> **Exercise**: From the records below, copy out exactly the lines from the one containing "middle mcp: (379, 329)" to the one containing "pinky tip: (287, 548)", both included. Add nothing else.

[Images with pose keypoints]
· · · ·

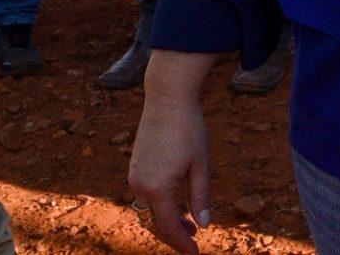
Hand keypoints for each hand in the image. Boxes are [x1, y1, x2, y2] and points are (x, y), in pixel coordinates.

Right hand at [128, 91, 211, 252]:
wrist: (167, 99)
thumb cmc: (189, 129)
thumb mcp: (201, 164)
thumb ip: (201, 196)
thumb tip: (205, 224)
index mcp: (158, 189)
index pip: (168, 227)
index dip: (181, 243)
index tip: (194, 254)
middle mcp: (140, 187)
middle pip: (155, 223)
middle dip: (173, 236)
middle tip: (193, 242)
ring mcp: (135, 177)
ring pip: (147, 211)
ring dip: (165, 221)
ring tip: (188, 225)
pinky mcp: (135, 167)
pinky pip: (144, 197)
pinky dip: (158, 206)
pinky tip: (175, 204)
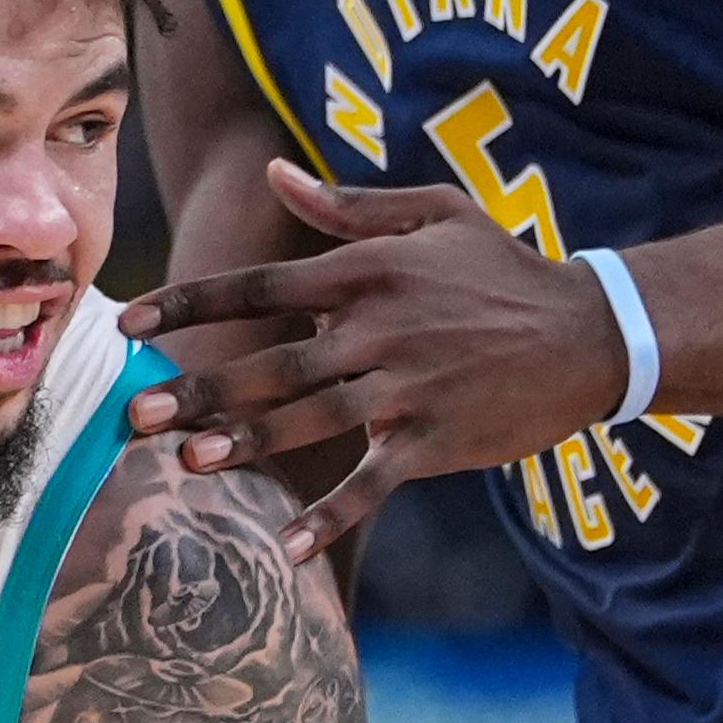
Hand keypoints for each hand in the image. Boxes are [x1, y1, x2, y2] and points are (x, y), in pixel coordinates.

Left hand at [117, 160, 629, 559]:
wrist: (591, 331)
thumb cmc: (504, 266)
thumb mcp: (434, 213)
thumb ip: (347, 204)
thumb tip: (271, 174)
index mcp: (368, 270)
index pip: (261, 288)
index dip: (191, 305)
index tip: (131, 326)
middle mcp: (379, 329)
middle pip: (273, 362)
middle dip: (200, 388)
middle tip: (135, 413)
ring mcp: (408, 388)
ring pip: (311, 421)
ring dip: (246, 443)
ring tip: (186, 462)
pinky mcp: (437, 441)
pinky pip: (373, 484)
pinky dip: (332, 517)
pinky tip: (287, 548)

· · · ·

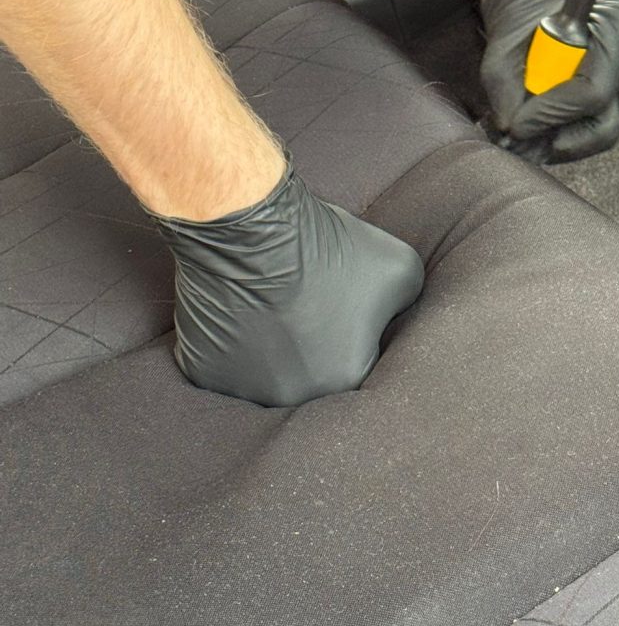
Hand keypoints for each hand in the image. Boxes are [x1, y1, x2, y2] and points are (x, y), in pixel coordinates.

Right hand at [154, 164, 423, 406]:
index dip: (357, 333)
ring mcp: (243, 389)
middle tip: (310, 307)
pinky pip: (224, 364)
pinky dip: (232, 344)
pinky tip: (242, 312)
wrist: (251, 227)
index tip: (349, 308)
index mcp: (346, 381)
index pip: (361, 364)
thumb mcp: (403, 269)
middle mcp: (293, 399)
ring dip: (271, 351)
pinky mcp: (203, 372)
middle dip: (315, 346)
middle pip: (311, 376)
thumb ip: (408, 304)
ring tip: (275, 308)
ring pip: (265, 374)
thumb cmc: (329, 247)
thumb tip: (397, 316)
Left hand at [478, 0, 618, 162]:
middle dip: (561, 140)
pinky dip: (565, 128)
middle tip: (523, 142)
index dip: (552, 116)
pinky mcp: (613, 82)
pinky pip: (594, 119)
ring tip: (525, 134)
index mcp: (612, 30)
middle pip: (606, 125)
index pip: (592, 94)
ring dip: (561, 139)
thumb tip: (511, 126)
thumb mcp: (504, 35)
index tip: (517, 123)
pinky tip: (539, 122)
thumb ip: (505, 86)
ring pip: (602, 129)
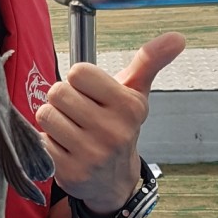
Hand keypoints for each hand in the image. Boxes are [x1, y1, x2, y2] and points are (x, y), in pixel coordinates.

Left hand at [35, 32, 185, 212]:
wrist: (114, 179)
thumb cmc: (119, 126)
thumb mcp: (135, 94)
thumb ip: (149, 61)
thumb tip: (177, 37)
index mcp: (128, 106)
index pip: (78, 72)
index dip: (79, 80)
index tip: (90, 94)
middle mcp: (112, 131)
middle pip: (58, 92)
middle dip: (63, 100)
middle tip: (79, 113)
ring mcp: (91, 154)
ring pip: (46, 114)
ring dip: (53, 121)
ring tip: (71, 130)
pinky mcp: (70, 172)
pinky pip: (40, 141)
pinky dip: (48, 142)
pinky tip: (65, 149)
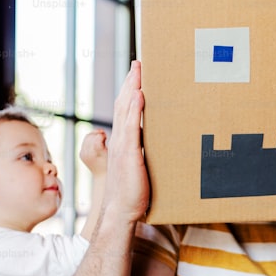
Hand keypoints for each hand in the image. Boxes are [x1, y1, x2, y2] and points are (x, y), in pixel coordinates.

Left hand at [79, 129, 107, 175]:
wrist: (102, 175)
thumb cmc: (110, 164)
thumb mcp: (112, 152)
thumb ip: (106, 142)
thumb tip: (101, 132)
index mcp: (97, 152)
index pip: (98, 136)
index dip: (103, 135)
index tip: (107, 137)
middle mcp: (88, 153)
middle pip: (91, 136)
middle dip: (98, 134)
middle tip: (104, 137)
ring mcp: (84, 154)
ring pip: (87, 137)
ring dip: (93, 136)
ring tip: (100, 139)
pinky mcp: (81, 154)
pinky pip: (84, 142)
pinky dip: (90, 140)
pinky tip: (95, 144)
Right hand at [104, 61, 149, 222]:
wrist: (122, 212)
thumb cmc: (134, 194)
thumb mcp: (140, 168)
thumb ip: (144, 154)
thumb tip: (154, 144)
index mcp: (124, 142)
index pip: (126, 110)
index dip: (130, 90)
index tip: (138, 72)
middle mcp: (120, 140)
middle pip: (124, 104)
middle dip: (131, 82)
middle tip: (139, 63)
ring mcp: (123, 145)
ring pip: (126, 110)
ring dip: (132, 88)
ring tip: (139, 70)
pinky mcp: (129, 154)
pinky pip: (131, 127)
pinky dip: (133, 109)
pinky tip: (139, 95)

· · · ·

> **Task result**:
middle mcp: (379, 329)
middle pip: (273, 362)
middle dip: (200, 388)
middle tip: (135, 413)
ring mcp: (408, 388)
ring pip: (311, 421)
ring dip: (246, 443)
ring tip: (186, 462)
pinky mcp: (437, 441)
pinky pip: (373, 484)
pinky dip: (332, 517)
pinky tip: (287, 548)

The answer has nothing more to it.